During his tenure in the Department of Chemical Engineering, Curl championed safety. He established and chaired the department’s Safety Committee and advocated for introducing environmental and safety concerns into the curriculum.

In the 1980s, Curl redesigned the senior laboratory course, ChE 460, including creating “Brown Industries” in honor of the late George Granger Brown, and shifting the emphasis on simulating — and solving — real-world problems in the experiments, in addition to elevating laboratory safety and environmental protection concerns within the course.

“Rane changed the concept of our undergraduate student senior laboratory by running the course as a simulated industrial laboratory, where the students function as professionals at the company,” says another longtime colleague, Scott Fogler, Ame and Catherine Vennema Professor of Chemical Engineering and Arthur F. Thurnau Professor. 

Pablo LaValle, former manager of the department’s undergraduate labs, says Curl demanded a good deal from his students because he wanted them to have an excellent grasp of chemical engineering processes before they entered their professions.

“His charge to the students at the beginning of the term was: ‘This is the process I need completed. Determine the most efficient conditions,’” says LaValle. “Along the way, he asked many questions but did not provide answers to guide the students. He would tell them, ‘I am the plant manager and I’m paying you to solve my problem!’”

Curl received his Bachelor of Science and Doctor of Science degrees in chemical engineering in 1951 and 1955, respectively, from the Massachusetts Institute of Technology. Following employment by the Shell Development Corp. and Technische Hogeschool Eindhoven in the Netherlands, he joined the University of Michigan in 1964 as associate professor of chemical engineering.

While at MIT, Curl discovered caves and karst, an interest that developed into a lifelong passion, combining exploration, scientific endeavor and organizational leadership.
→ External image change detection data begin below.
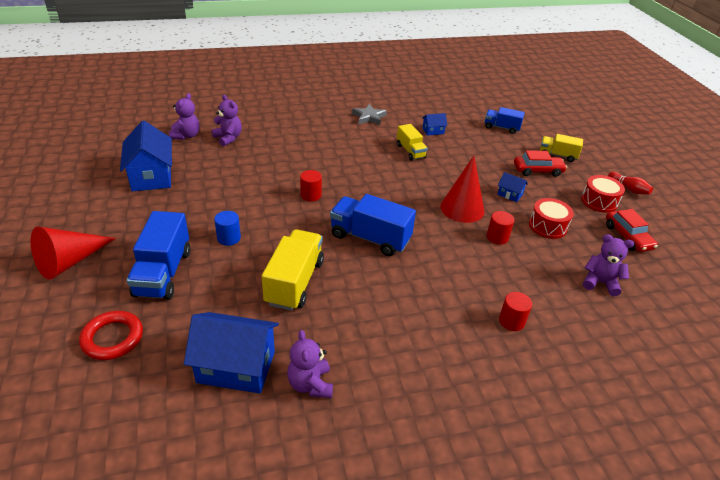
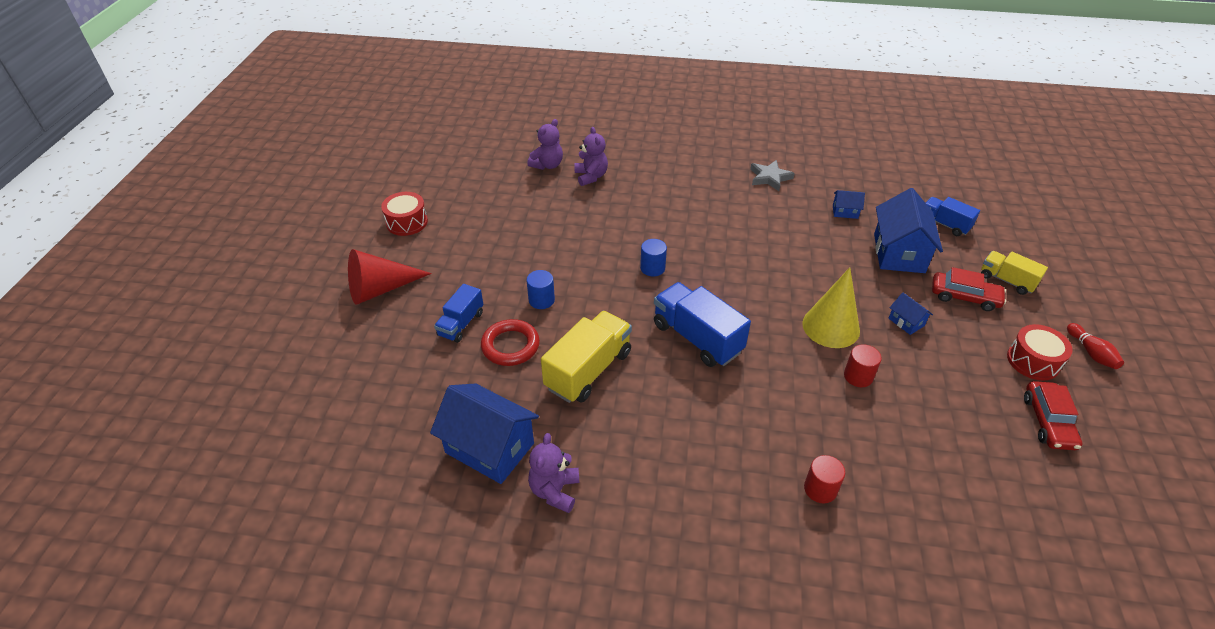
camera: 25 degrees right, 5 degrees up
red ring [79,311,143,360] -> red ring moved to [481,319,540,366]
blue house [120,121,172,191] -> blue house moved to [874,188,943,273]
blue truck [127,211,190,300] -> blue truck [434,284,483,343], size x0.60
red cylinder [300,170,322,202] -> blue cylinder [640,239,667,277]
yellow truck [397,124,428,161] -> none
red cone [440,156,484,223] -> yellow cone [802,267,860,348]
red drum [529,198,574,239] -> red drum moved to [381,192,428,236]
purple teddy bear [583,234,634,296] -> none

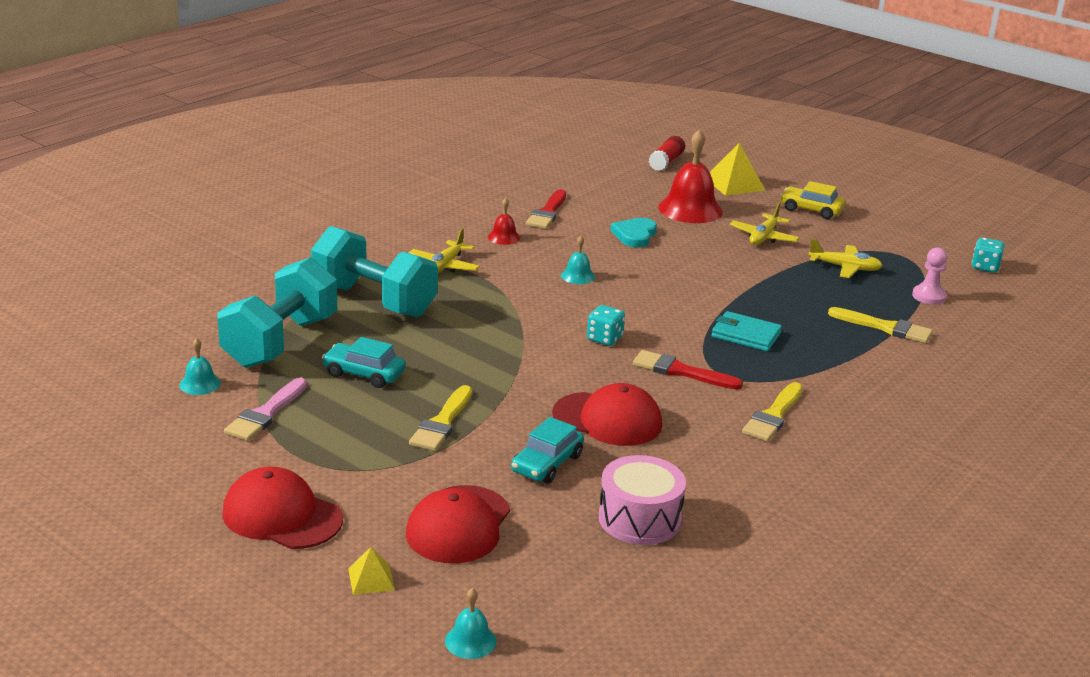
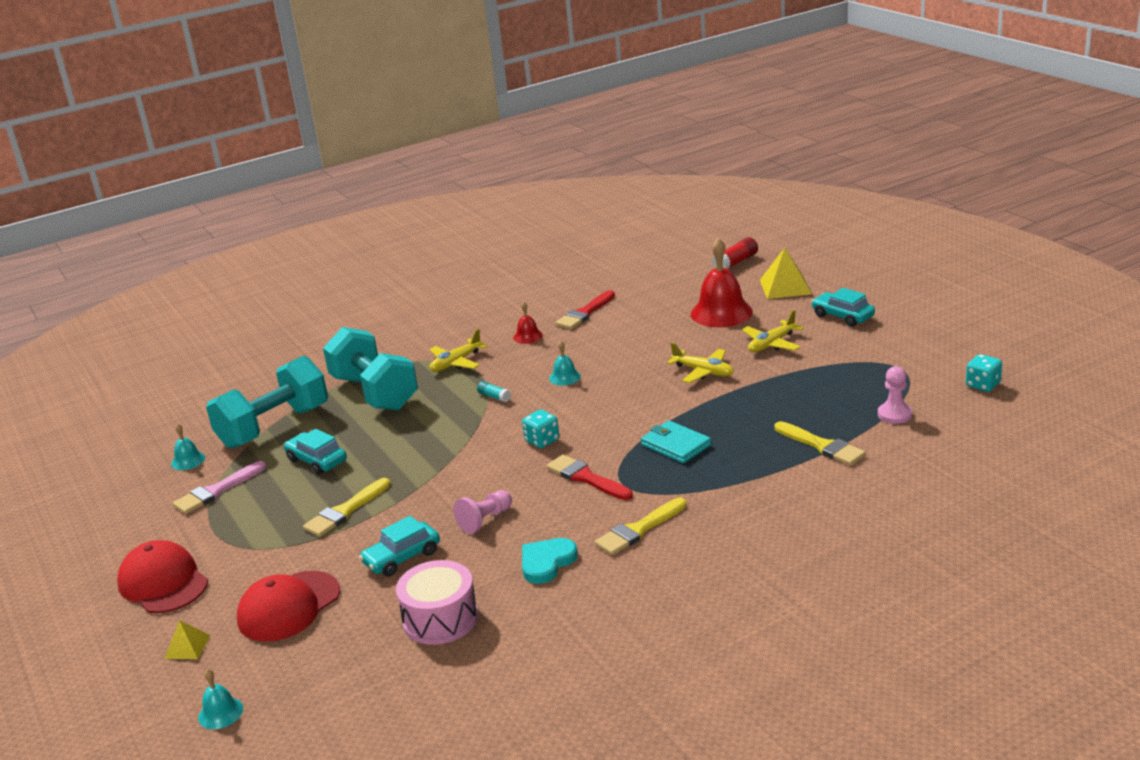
camera: 25 degrees right, 0 degrees up
red cap [552,383,662,446] -> pink pawn [454,490,512,534]
turquoise heart [611,218,657,248] -> turquoise heart moved to [522,538,578,584]
yellow car [780,181,845,219] -> turquoise car [811,288,875,327]
yellow plane [808,239,883,278] -> yellow plane moved to [667,342,734,383]
none -> turquoise glue stick [477,381,511,402]

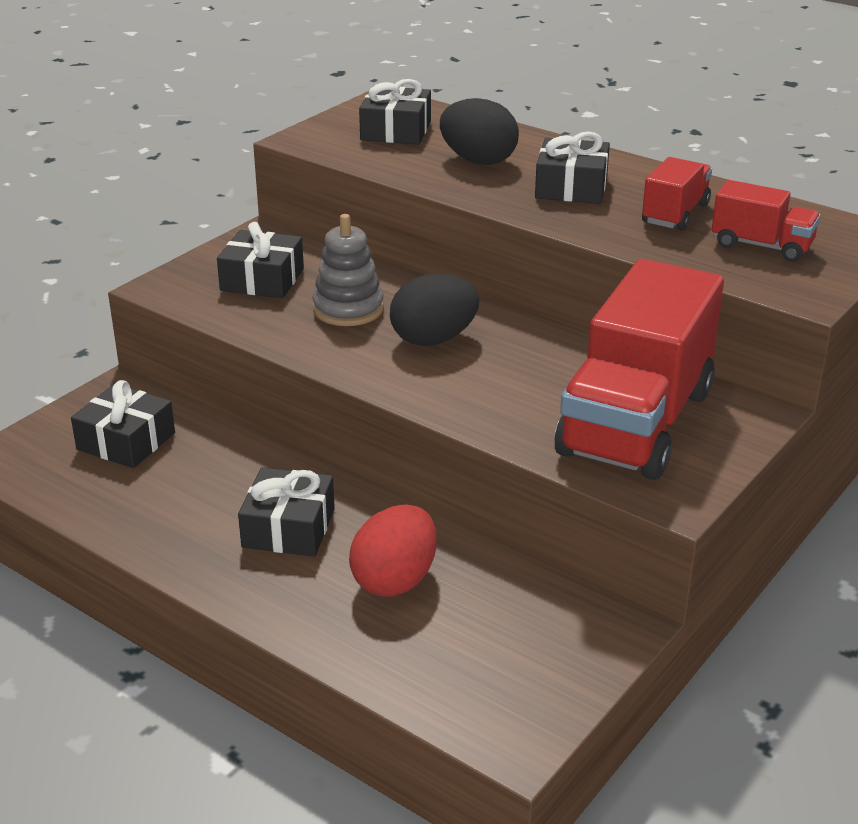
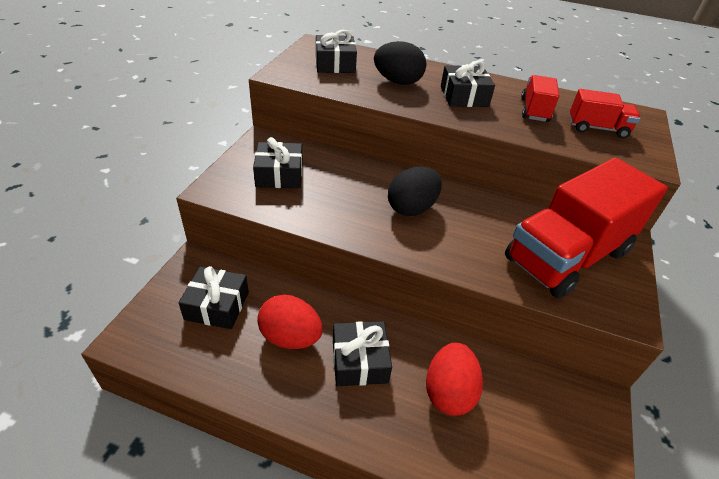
camera: 20 degrees left, 10 degrees up
grey stacking toy [312,214,384,326] -> none
red truck [555,259,724,480] -> red truck turned 45 degrees clockwise [505,158,668,299]
none -> red egg [257,295,323,349]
He applied principles of chemical engineering and mathematics, including the then new study of fractals, to geologic processes to offer explanation of how cave passages formed and cave minerals deposited. He was a force in the development of the National Speleological Society as a true professional organization, serving as its president and in other administrative positions.

Curl is survived by his wife, Alice Rolfes-Curl; children Stefan Curl (Laura Evenson), Jocelyn Boesch (Russ Boesch), and Vittoria Curl; and two grandchildren.